Wyse Jackson, who looked up Engelmann’s research in preparation for his installation, reported that Engelmann played a little known role in rescuing the French wine industry.

In the 1870s, the vineyards of France had been attacked by the insect pest Phylloxera, but Engelmann had noticed many wild vines in the Missouri region were resistant to these insects. The French government sent a scientist to St. Louis to consult with the Missouri state entomologist and Engelmann, who arranged to have millions of shoots and seeds of a wild vine of the Mississippi valley, Vitis riparia, collected and sent to France. This species became the rootstock for the French grape vines, Wyse Jackson said.

Engelmann, who was a founder and longtime president of the St. Louis Academy of Sciences and a founder of the National Academy of Sciences, encouraged Shaw to develop his garden to be of scientific value, not just of public use.

Engelmann plant collections, now at the Missouri Botanical Garden, contain many of the “type specimens” for western plants, the specimens to which the scientific name of a plant is formally attached. Three plant genera and a number of species also bear Engelmann’s name.

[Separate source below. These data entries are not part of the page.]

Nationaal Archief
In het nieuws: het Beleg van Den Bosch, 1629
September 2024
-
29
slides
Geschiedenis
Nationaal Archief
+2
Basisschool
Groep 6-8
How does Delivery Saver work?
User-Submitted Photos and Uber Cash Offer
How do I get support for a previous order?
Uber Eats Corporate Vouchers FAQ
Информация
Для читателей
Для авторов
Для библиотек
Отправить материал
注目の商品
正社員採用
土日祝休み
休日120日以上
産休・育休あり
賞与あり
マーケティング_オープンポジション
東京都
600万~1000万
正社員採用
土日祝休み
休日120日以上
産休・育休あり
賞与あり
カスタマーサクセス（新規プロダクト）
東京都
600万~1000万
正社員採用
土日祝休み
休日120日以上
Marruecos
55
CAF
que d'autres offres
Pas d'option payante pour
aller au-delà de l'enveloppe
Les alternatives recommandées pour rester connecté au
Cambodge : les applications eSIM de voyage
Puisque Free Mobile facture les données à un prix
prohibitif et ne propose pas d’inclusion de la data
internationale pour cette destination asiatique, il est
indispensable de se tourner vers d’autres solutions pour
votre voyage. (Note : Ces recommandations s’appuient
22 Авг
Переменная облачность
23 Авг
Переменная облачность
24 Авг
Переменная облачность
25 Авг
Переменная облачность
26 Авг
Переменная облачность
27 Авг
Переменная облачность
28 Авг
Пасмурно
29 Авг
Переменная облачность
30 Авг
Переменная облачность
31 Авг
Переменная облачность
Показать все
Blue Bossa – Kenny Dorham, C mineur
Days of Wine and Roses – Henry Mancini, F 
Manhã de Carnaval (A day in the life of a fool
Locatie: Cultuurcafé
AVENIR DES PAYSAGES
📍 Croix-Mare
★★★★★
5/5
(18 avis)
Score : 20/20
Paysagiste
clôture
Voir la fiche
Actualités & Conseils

Engelmann was a member of the faculty of Washington University from 1856 until his death in 1884. Shaw, who famously declined to place the botanical garden under the supervision of Washington University in 1879, created the Engelmann professorship in 1885, the year after Engelmann’s death. At the same time, he established the Henry Shaw School of Botany at Washington University. Nineteen of the first 21 research doctorates conferred by the university were earned in botany.